"Jadilah anak yang baik. Turuti apa kata Bapakmu."
Masih teringat jelas kalimat terakhir Ibu, sebelum ia pergi. Pergi dengan mengoyak sebagian hati.
Aku tidak tahu ke mana Ibu. Bapak tidak pernah mengatakan sekali pun. Yang kutahu, kata Bapak, Ibu pergi ke kota, bekerja mengumpulkan rupiah, agar hidup bisa terangkat dari kemiskinan. Berulang kali kucoba bertanya, mengapa harus Ibu? Bukankah yang bertanggung jawab soal nafkah itu, seharusnya Bapak?
Hampir setiap malam aku menangis. Bantal tempat terlelap, selalu saja basah karena air mata. Rindu pada belaian tangan Ibu, sebelum terlelap, tiada dapat tergantikan. Bapak bilang, jangan menangis. Pantang bagi seorang laki-laki bermandi air mata, meski kesedihan melebihi dari apa yang sanggup ditanggung.
Namun, bagaimana aku bisa menahan kesedihan? Bapak dan Ibu jauh berbeda. Ibu bahkan lebih terasa dekat daripada urat nadi, sementara bapak tidak sama. Kita bagai dua individu asing yang tinggal berdua satu atap. Hanya sesekali interaksi yang terjadi, karena selebihnya hanya sepi.
***
"Pak, aku rindu Ibuk. Kapan ya Ibuk pulang?" tanyaku suatu malam. Saat itu Bapak sedang duduk di teras, melamun dengan sulutan rokok tiada lepas dari mulutnya. Asapnya mengepul memenuhi udara. Biasanya senja begini, Bapak selalu keluar, duduk di warung ujung jalan, dan pulang saat malam telah larut. Tiada waktu untukku bertanya soal apapun. Namun saat ini, gerimis menghambat langkahnya.

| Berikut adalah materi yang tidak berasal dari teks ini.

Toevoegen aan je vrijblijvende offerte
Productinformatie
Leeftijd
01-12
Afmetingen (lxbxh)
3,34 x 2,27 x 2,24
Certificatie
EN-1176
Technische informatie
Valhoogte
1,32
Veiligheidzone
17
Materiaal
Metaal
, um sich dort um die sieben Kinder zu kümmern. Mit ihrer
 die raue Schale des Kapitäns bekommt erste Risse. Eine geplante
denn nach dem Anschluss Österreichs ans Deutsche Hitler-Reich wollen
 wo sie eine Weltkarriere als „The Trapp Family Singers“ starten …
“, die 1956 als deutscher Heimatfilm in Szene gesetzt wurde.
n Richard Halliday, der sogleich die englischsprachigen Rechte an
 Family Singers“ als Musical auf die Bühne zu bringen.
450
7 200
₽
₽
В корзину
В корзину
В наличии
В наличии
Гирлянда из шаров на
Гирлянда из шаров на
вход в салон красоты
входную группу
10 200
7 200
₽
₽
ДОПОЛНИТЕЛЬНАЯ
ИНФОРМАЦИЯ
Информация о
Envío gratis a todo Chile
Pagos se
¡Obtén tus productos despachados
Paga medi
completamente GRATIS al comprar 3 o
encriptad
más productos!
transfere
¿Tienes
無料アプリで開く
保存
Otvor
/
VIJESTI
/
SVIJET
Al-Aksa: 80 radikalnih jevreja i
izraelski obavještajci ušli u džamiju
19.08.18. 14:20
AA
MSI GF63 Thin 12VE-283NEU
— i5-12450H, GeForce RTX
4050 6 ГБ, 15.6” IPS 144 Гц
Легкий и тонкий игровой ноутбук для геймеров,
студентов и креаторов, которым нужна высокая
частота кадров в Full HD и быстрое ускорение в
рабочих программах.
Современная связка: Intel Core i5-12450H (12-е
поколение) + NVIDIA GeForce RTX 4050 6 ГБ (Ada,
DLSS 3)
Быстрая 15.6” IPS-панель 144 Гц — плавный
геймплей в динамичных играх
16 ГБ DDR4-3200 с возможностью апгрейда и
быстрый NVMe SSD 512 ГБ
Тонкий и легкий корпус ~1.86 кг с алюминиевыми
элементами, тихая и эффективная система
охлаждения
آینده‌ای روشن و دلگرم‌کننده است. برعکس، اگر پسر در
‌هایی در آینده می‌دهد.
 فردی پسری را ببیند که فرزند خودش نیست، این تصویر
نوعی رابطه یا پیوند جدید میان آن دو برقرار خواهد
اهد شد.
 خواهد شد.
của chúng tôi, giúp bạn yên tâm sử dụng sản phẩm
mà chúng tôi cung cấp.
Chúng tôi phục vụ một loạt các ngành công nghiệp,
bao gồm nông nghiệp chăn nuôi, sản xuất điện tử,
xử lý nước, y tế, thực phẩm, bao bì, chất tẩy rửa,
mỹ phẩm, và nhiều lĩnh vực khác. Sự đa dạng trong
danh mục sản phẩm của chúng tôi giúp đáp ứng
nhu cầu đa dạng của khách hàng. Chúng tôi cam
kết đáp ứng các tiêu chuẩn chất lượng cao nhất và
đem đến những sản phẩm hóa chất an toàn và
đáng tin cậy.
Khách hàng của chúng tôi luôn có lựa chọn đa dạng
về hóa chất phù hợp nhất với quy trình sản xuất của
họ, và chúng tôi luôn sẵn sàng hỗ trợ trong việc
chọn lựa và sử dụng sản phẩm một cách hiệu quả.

Bapak berdeham. Sekali lagi, ia sulut rokok kreteknya yang sedikit lagi tinggal puntung, lalu membuangnya ke genangan air di depan kami.
"Sudah empat bulan Ibuk di kota. Apa Ibuk ndak kangen sama kita ya, Pak?" tanyaku lagi. "Jangankan pulang, menelpon saja Ibuk ndak pernah," keluhku. Rasanya tenggorokan tercekat. Tangis seakan tengah berusaha untuk tumpah ruah.
"Bapak juga heran, Lif. Padahal Ibukmu udah janji akan sering menelpon. Tapi sampai saat ini, tiada pernah ada kabar darinya," jawab Bapak. "Besok kita ke rumah Mbok Yum ya, minta nomer hp Yanti, teman Ibukmu yang telah membawanya ke kota."
Ucapan Bapak umpama matahari yang seketika menerangi kegelapan hariku. Ada secercah cahaya dalam gelapnya kerinduan.
***
Tepat setelah bel pulang sekolah menggema, sigap aku meraih tas, lalu berlari dengan cepat. Tidak kupedulikan sorakan Bimo dan Jaya, yang tentu saja heran akan sikapku siang ini. Padahal biasanya, selalu saja ada rencana yang akan kami lakukan sepulang sekolah, untuk mengisi waktu luang.
Namun, beda kali ini. Kegiatan seru bersama dua sahabat karib itu tidak lagi menarik hati, dibanding setetes obat kerinduan pada Ibu. Biar tubuhnya belum bisa didekap, mendengar suaranya saja sudah lebih dari cukup.
Kaki berlari dengan cepat. Tidak kupedulikan ujung celana basah karena kecipratan genangan air sisa hujan, yang tidak sengaja kuinjak. Sepatu pun kotor berlumur lumpur.
Kulihat Bapak sudah menunggu di depan rumah. Mulutnya masih tidak henti menyulut rokok, meski batuk sesekali datang menjelang.
"Ganti bajumu, habis itu makan," seru bapak melihat kedatanganku yang tergesa-gesa.
Secepat kilat, aku masuk ke dalam rumah. Mudah saja mencari sepasang baju yang akan dipakai dalam keadaan terdesak ini. Baru saja tangan terjulur ingin menyentuh tudung saji, kutarik lagi dengan cepat. Selera makan hilang lenyap dibawa rasa tidak sabar.
Melihatku muncul lagi di depan pintu, Bapak mengernyitkan keningnya.
"Sudah makannya?"
"Nanti saja, Pak. Aku ... aku sudah ndak sabar mau nelpon Ibuk," pungkasku pelan.